I understand the need for fences and even walls (see, I pay attention in study!) but I hope that before we start pointing fingers, saying who is and and who isn't in, that we realize, as you pointed out, "that we can’t know everything with certainty". Maybe our guidelines should be based on acts and attitudes of charity, love and sacrifice? Jesus seemed to have a lot to say about all of those. The again, if we did that, maybe we'd find that we're all outside those guidelines from time to time. I'm not sure where to begin either. - RC
I think your comments indicate exactly the same concern that I'm trying to articulate. There are almost infinitely diverse ways of approaching the Bible - and each way eventuates in a different ethic. The point of this Wednesday evening class has been, thus far, to try and help people understand the variety of ways that exist to inerpret these ethical issues. However, it seems that a community, if it is to mean anything, needs to continue to hard work of study, seeking to interpret the heart of God and what is asked of us. We won't do it perfectly, so we'll need humility. But we must do it - otherwise a community will have no distinctives.
The use of the Old Testaments invitations to genocide as a basis for pre-emptive war is indicative of the degree to which we need careful instruction regarding hermeneutics and church history as part of that which is formative in matters of the faith.

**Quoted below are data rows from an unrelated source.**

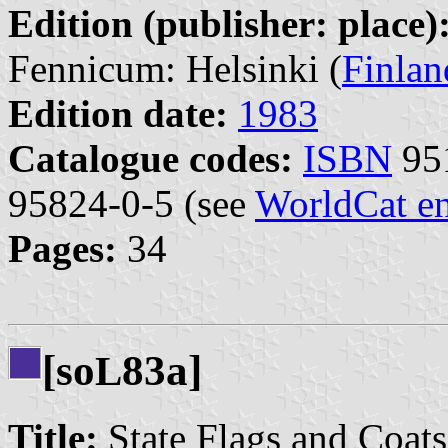
Edition (publisher: place)
Fennicum: Helsinki (
Finlan
Edition date:
1983
Catalogue codes:
ISBN
951
95824-0-5 (see
WorldCat en
Pages:
34
[so
83a]
L
Title:
State Flags and Coat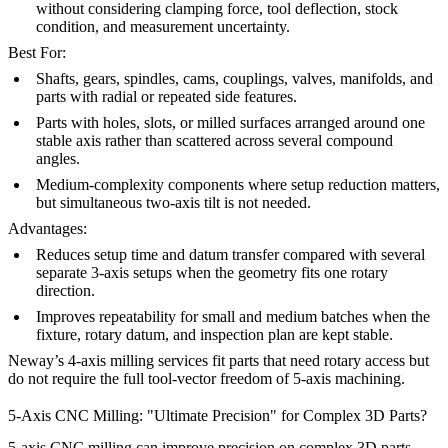
without considering clamping force, tool deflection, stock
condition, and measurement uncertainty.
Best For:
Shafts, gears, spindles, cams, couplings, valves, manifolds, and
parts with radial or repeated side features.
Parts with holes, slots, or milled surfaces arranged around one
stable axis rather than scattered across several compound
angles.
Medium-complexity components where setup reduction matters,
but simultaneous two-axis tilt is not needed.
Advantages:
Reduces setup time and datum transfer compared with several
separate 3-axis setups when the geometry fits one rotary
direction.
Improves repeatability for small and medium batches when the
fixture, rotary datum, and inspection plan are kept stable.
Neway’s
4-axis milling services
fit parts that need rotary access but
do not require the full tool-vector freedom of 5-axis machining.
5-Axis CNC Milling: "Ultimate Precision" for Complex 3D Parts?
5-axis CNC milling can improve precision on complex 3D parts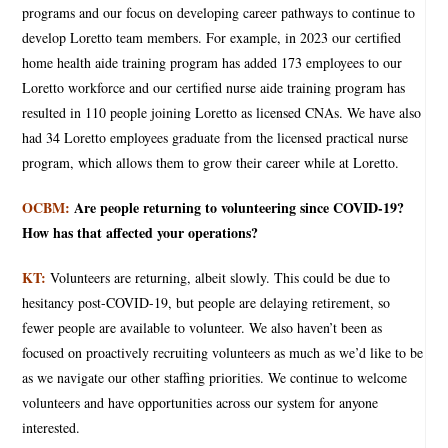
programs and our focus on developing career pathways to continue to
develop Loretto team members. For example, in 2023 our certified
home health aide training program has added 173 employees to our
Loretto workforce and our certified nurse aide training program has
resulted in 110 people joining Loretto as licensed CNAs. We have also
had 34 Loretto employees graduate from the licensed practical nurse
program, which allows them to grow their career while at Loretto.
OCBM:
Are people returning to volunteering since COVID-19?
How has that affected your operations?
KT:
Volunteers are returning, albeit slowly. This could be due to
hesitancy post-COVID-19, but people are delaying retirement, so
fewer people are available to volunteer. We also haven’t been as
focused on proactively recruiting volunteers as much as we’d like to be
as we navigate our other staffing priorities. We continue to welcome
volunteers and have opportunities across our system for anyone
interested.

It is certainly very human (I wouldn't say divine) to seek distinctives for ourselves and our groups. The idea of true moral authority is a much different issue. I think, in this day and age, we all know enough to realize we cannot truly make statements of "fact" with real authority. Our religion, or science, or politic, is more like poetry than prose - not granted an objective position of observation, we can interpret and express what we see to the best of our ability. This does not rule out opinion, and debate- indeed, it seems to beg us to be alive in engaging in plumbing the depths of this thing called life. It DOES rule out making judgement with a sense of autocratic power.
For example, do you truly believe that your and my saviour, Jesus, (a carpenter mind you, not some pious zealot) lived without committing acts that we (at least some of us) would decry as sin? If he did get drunk now and then (probably), or kiss a girl that he didn't marry (perish the thought), does this change your opinion of him? Or does it make you think - well, if he did it, then it wasn't really sin... Where does that leave us in our notions of reaching clear, objective, knowledge useful for making judgements?